Synopsis:
ANZ notes that while USD/JPY has dropped over 2% on the back of weak US payrolls, the pair may struggle to extend losses without fresh catalysts. Domestic economic risks and policy uncertainty, combined with sensitivity to upcoming US CPI data, leave the JPY vulnerable in the near term.
Key Points:
Post-NFP Drop May Stall Without New Drivers:
The sharp decline in USD/JPY after July’s NFP release has exhausted some bearish momentum. ANZ sees the need for fresh catalysts to push the pair lower.
Mixed Domestic Picture:
Japan’s GDP release is in focus, with weaker export data posing a downside risk. While household spending rose strongly in May (+4.7% y/y), this may be largely inflation-driven. Wage growth has stalled, and real wages remain negative.
BoJ Likely to Stay Cautious:
Soft export performance and sluggish real wage growth could keep the BoJ from taking a more hawkish stance, limiting scope for JPY gains.
Policy Uncertainty Adding Headwinds:
Risks from US trade policy and domestic political developments are expected to weigh on sentiment toward the JPY.

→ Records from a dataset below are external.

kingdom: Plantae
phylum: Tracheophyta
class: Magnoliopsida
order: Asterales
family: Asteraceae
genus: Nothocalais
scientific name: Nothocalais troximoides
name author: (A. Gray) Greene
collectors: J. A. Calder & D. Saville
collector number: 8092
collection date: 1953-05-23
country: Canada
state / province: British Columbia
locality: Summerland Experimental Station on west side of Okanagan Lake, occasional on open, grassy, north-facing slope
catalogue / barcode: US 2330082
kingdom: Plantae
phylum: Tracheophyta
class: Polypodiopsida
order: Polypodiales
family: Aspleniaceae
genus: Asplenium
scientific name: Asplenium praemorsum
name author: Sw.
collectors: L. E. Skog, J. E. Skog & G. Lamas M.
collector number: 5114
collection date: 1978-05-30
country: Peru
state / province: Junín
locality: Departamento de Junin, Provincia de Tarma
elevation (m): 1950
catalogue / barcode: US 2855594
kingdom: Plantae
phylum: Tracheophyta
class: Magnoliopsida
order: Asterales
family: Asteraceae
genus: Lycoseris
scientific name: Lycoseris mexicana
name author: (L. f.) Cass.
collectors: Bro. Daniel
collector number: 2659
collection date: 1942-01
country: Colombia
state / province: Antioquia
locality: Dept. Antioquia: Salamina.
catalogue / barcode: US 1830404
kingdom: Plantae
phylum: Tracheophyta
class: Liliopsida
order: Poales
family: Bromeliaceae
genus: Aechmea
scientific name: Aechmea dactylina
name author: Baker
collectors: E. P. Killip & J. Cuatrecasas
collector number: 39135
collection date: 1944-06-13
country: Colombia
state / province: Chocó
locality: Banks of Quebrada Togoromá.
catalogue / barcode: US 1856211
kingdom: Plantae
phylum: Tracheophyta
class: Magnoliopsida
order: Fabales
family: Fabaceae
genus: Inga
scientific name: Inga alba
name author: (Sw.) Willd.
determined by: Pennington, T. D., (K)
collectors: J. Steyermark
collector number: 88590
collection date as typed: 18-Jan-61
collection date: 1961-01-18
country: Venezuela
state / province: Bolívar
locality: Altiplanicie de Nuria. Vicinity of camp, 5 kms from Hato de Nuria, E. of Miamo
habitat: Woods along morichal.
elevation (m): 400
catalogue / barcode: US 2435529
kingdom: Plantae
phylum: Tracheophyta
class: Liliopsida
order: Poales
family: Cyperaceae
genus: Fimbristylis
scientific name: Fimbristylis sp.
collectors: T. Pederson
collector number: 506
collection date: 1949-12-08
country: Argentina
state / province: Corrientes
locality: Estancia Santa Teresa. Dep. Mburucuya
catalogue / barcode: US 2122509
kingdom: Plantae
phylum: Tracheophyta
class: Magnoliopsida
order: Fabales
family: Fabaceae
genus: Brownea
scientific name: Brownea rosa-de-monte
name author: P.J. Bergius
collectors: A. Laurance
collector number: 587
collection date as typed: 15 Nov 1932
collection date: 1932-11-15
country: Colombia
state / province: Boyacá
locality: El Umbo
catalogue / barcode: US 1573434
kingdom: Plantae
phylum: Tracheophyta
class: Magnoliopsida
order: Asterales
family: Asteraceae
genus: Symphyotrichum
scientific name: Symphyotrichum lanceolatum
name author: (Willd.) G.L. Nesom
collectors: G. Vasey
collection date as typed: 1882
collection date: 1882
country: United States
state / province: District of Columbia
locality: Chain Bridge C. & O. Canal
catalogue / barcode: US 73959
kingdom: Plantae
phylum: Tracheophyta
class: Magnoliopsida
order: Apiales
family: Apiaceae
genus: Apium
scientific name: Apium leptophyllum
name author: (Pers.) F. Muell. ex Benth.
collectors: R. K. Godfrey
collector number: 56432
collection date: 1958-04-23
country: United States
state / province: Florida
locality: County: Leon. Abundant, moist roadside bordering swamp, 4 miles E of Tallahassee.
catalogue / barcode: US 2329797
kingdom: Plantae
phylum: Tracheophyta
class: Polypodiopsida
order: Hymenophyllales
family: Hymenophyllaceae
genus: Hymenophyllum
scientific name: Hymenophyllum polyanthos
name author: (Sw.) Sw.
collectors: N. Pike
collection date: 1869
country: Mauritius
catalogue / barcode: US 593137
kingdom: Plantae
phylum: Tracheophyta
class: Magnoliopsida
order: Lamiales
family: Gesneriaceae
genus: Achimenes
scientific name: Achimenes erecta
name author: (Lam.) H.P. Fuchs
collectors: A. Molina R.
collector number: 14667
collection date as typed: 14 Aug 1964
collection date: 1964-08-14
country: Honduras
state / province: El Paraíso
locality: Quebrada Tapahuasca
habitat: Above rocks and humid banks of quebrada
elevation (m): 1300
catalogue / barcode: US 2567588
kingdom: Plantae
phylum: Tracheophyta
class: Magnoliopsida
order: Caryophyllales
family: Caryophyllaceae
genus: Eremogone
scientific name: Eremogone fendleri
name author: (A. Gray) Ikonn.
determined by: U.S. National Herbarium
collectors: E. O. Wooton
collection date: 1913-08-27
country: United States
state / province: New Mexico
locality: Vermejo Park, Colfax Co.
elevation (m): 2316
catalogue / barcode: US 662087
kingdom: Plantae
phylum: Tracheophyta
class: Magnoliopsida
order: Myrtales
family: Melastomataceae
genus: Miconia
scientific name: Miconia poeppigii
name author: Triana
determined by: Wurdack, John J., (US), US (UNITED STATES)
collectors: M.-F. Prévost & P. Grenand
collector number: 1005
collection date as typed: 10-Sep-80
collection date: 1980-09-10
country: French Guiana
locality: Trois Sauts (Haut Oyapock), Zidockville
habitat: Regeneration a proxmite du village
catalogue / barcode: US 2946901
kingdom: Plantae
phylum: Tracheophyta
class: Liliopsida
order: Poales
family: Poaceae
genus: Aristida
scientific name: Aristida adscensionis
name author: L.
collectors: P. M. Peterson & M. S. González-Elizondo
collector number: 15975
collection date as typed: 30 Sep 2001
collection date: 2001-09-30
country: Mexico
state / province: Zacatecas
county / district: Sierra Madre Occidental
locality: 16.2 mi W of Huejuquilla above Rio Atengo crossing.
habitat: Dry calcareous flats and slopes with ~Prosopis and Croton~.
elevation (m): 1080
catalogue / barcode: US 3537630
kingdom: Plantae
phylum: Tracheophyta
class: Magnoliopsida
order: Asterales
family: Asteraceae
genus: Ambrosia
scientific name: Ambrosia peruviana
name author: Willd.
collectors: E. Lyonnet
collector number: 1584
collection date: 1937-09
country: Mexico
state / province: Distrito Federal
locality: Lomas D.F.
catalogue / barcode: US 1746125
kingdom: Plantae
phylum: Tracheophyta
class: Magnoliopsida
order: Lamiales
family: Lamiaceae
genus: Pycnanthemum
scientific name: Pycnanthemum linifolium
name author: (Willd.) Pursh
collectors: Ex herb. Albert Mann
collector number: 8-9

US CPI as a Key Risk Event:
Any rebound in US inflation this week could lift US yields and strengthen the USD, leaving the JPY exposed to renewed selling pressure.
Conclusion:
ANZ sees the JPY at risk of near-term weakness if US CPI surprises to the upside. Without a fresh domestic catalyst or stronger BoJ policy signals, USD/JPY may struggle to sustain recent declines.